One message about having trouble finding time for planning, in among all the daily tasks of answering phones, writing thank-yous, etc. brought several responses, mostly from people who are in similar circumstances and share the frustration. One writer said that breaking her ankle gave her a month of time at home, during which time she caught up on six months of planning and long-term work that she'd never have gotten to at the office!

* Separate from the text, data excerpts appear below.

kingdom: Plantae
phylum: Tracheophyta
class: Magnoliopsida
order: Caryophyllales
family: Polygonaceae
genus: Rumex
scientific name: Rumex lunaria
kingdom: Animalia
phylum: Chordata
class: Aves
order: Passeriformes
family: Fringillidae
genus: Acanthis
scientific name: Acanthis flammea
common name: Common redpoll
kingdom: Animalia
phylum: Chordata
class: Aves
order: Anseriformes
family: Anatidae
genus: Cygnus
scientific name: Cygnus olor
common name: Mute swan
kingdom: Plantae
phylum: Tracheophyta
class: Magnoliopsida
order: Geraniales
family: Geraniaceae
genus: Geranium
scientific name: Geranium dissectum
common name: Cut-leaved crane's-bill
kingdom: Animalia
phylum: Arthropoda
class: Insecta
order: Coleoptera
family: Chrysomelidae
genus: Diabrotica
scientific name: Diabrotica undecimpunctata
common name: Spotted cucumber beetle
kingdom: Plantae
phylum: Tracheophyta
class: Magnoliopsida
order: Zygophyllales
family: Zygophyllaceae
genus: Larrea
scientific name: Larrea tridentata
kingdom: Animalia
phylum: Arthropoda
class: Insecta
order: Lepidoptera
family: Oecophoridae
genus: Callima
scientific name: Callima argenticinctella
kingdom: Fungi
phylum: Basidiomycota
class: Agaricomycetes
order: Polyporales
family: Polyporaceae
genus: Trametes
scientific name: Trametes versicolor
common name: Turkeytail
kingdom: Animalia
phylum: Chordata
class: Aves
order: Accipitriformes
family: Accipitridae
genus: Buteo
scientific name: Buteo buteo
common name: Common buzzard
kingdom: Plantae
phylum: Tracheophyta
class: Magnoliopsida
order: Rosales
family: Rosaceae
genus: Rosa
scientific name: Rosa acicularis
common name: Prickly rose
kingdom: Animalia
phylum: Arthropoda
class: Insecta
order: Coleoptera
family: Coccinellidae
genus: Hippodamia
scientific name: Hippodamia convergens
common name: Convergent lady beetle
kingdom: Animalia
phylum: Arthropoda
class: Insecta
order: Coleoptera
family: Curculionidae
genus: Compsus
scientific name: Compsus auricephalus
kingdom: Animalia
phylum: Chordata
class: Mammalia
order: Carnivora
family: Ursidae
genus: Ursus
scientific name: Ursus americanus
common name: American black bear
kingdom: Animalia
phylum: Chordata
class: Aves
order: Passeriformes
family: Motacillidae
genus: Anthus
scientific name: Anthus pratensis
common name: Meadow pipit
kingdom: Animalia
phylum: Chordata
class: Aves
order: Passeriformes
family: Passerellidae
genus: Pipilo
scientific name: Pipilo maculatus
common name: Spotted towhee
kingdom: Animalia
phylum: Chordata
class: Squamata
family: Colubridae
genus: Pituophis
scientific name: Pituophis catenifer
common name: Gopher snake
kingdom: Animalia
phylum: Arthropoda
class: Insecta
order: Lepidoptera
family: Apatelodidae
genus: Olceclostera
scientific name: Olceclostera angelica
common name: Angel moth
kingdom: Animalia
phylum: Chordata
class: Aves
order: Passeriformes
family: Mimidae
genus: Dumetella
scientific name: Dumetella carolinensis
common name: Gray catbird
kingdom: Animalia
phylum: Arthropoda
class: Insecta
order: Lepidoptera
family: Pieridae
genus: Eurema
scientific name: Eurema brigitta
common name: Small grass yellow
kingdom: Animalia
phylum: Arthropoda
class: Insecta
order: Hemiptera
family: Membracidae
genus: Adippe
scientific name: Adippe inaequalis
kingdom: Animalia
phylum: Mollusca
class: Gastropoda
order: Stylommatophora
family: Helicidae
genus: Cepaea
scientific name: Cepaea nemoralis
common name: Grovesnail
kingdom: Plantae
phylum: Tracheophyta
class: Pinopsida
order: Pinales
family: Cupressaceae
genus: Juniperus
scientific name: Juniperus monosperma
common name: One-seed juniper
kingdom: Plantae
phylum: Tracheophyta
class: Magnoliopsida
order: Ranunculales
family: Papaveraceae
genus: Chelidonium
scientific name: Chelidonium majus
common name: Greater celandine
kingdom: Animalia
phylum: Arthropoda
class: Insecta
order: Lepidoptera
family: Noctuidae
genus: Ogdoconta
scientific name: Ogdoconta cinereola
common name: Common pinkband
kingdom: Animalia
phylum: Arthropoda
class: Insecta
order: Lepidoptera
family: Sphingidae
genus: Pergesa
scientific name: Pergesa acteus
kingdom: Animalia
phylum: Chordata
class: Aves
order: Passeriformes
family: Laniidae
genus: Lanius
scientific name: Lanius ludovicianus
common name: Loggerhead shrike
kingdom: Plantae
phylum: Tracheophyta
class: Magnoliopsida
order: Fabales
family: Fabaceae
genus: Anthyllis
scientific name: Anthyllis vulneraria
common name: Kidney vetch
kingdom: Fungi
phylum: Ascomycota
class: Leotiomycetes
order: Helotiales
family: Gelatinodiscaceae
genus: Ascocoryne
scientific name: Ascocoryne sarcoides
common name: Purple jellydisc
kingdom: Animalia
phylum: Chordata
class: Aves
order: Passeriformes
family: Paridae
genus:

There were no good, clear-cut, easy answers to this problem . . . one writer suggests that an attitude of "activity involvement discipline" can help: ask yourself throughout the day as you go from activity to activity "will this activity create dollars for my organization on either a long-term or short-term basis?" This will create an environment for both staff and donors which will encourage and facilitate giving.
In response to a question, Kim had some good ideas for someone starting a job as development director for an organization: "first, make sure the organization has fundraising goals. Then, get to know the long-time donors (how many? how many have given for five years or more? how many are known personally to the executive director or board members?) and board members . . . use your ignorance to advantage, and ask questions like 'what are the most important things we are doing now?' , and 'what would you like to see out of the development office?', and 'how can I help you do your job as board member?' .
Another question brought up the issue of development staff wearing too many hats, and not being taken seriously/respectfully by others in the organization. Kim's response: ". . . fundraising involves huge amounts of responsibility and little authority. . . .little room for input to management. Yet the donors and funders will have questions that the development office will often have to answer. It is in this paradox that some of the not taking fundraising planning seriously happens. One way to get planning to be taken seriously is to not do it for awhile, and watch income sink. Then the organization starts asking questions: what's the plan? What are YOU going to do? -- I'm not recommending this strategy, though it does happen sometimes.
What to do?
One participant gave a good example of how planning worked for her. In developing a single "look and feel" for publicity materials, planning to create basic materials, including a folder, and then varying pieces for the inside, which can be changed easily and printed on the in-house laser printer. This allows for flexibility, while retaining consistency, and saving time and money. While planning this project, with several staff people from different branches of the organization, it became clear immediately that making the overall decisions, and then keeping that big picture very much in mind, was vital. . . . that before small decisions could be made (can each department have different wording on their folders?), the large ones needed to be made, and kept (no, not on our budget). Then, having the big picture firmly in mind, solutions to the small questions could be found (use clear laser labels to add a custom message to the folder for each department) that allow both big picture needs and smaller ones to be met.